[START]
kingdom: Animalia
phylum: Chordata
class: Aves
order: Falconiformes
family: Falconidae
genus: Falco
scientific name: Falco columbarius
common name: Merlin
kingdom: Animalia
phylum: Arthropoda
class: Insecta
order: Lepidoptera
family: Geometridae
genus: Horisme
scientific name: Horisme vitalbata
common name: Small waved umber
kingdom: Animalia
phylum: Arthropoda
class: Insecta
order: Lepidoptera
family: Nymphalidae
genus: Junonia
[END]
Given instruction: Reproduce the data above in full, replacing "scientific name" with "binomial name" wherever it occurs and leaving everything else unchanged.

Task solution:
kingdom: Animalia
phylum: Chordata
class: Aves
order: Falconiformes
family: Falconidae
genus: Falco
binomial name: Falco columbarius
common name: Merlin
kingdom: Animalia
phylum: Arthropoda
class: Insecta
order: Lepidoptera
family: Geometridae
genus: Horisme
binomial name: Horisme vitalbata
common name: Small waved umber
kingdom: Animalia
phylum: Arthropoda
class: Insecta
order: Lepidoptera
family: Nymphalidae
genus: Junonia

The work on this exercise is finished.